I do not propose to offer a substantive evaluation of Sesko's time at Manchester United to date. He has started four times in the Premier League in a highly unpredictable team, found the net twice, and taken a mere of 116 contacts with the ball. What exactly are we evaluating? And do I propose to replicate the pundits' notable debate "The Sesko Debate", in which two famous analysts argue passionately on a podcast over whether he needs ten strikes to be a success this year (Neville), or whether it's really more like twelve or thirteen (Wright).
A Harsh Reality
For all this I loved watching Sesko at his former club: a powerful, screeching sports car of a forward, playing in a team ideally suited to his abilities: afforded the license to rampage but also the freedom to fail. Partly this is why United feels like the most unforgiving place he could possibly be right now: a place where "brutal verdicts" are summarily issued in about the time it takes to load a short advertisement, the club with the widest and most pitiless gap between the patience and space he requires, and the time and air he is likely to receive.
There was a case of this during the national team pause, when a viral chart conveniently stated that the player had been deemed – decisively – the worst signing of the summer transfer window by a poll of football representatives. And of course, the press are not the only ones in this. Team social media, online personalities, anonymous X accounts with a suspiciously high number of pornbot followers: everybody with a vested interest is now basically operating along the same principles, an environment explicitly nosed towards controversy.
The Mental Cost
Scroll, scroll, tap, scroll. What is happening to us? Do we realize, on some level, what this infinite sluice of irritation is doing to our brains? Quite apart from the inherent strangeness of playing in the middle of it all, knowing on some surreal butterfly-effect level that each aspect about players is now essentially material, commodity, public property to be repackaged and traded.

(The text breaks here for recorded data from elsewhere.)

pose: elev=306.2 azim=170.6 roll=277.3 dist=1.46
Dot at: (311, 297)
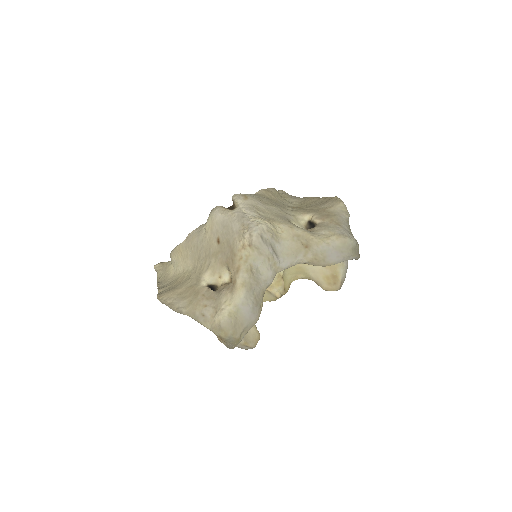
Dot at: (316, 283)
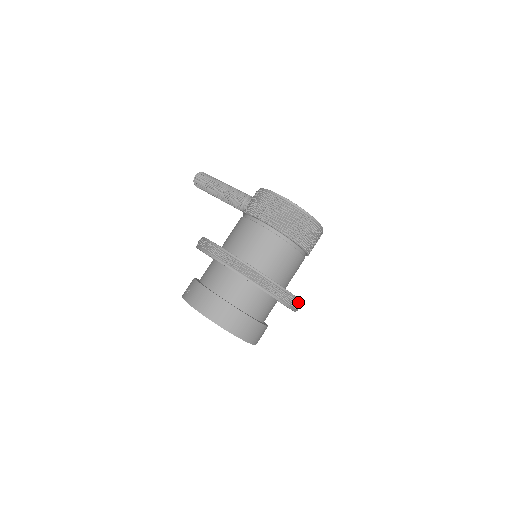
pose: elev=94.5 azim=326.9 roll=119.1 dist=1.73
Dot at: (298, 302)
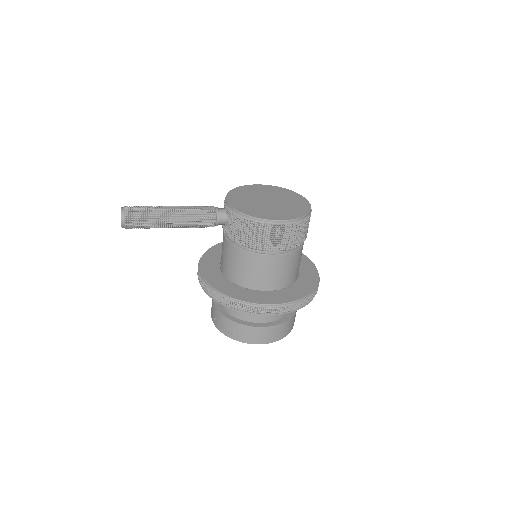
Dot at: occluded
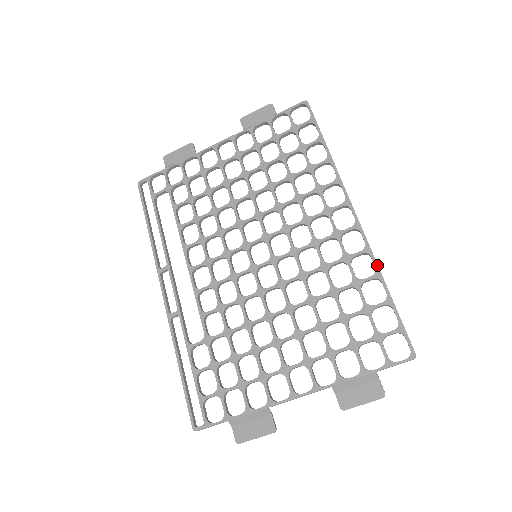
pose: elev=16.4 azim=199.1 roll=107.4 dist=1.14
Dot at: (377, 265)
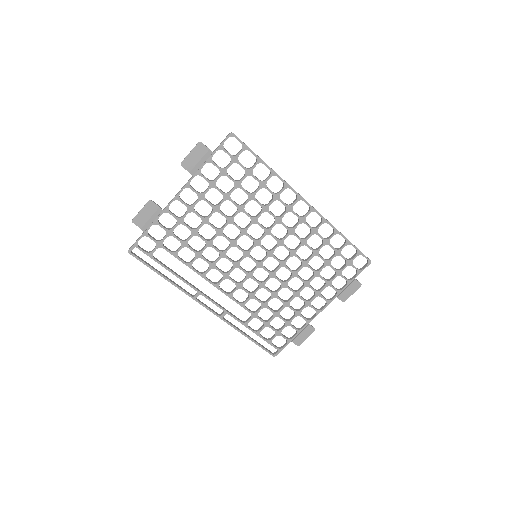
Dot at: (334, 227)
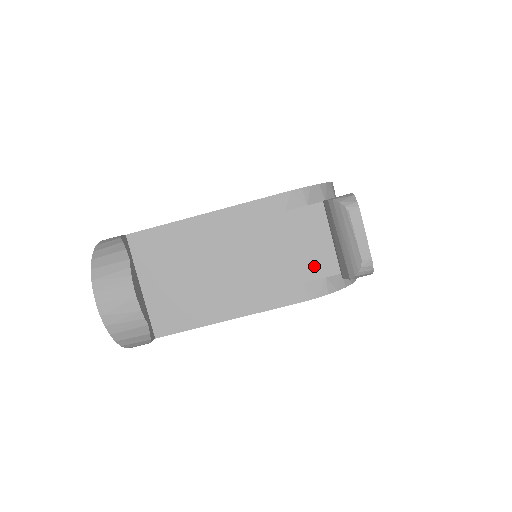
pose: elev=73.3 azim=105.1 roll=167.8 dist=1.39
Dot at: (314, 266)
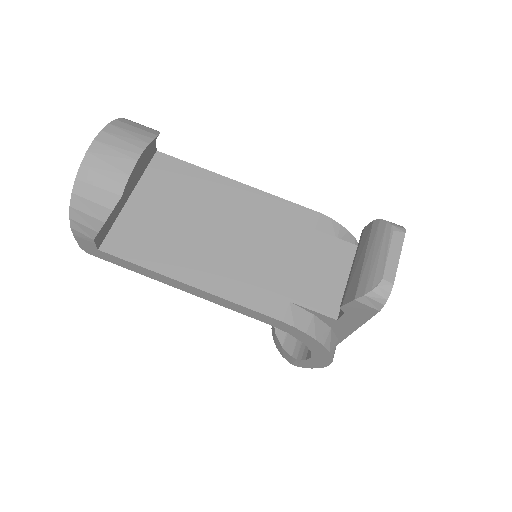
Dot at: (311, 293)
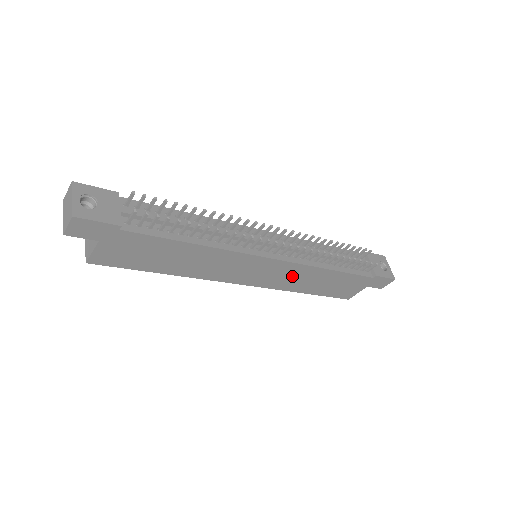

Indeed, partly this is because it's Manchester United, the entity that keeps nourishing the narrative, a major institution that must always be producing the big feelings. But also, partly this is a temporary malaise, a pendulum of opinion most visibly and harshly observed at this time of year, about a month after the transfer market shut. All summer long we have been coveting footballers, eulogising them, drooling over them. Now, only a handful of games later, a lot of those same players are now being dismissed as broken goods. Is it time to be concerned about a new signing? Was Arsenal's purchase of their striker necessary? What was the purpose of Randal Kolo Muani?
The Bigger Picture
It seems fitting that Sesko faces Liverpool on Sunday: a team simultaneously 13 months unbeaten at their stadium in the Premier League and somehow in their own state of feverish crisis, like submitting a a report on someone who popped to the store 30 minutes ago. Defensively suspect. Mohamed Salah past his prime. Alexander Isak waste of money. The coach bald.
Perhaps we have failed to understand the way the narrative of football has started to replace football itself, to influence the way we watch it, an entire sport reoriented around discussion topics and immediate responses, something that happens in the backdrop while we scroll through our phones, incapable to disconnect from the constant flow of takes and further hot takes. It may be Sesko taking the hit right now. But in a way, everyone is losing something in this process.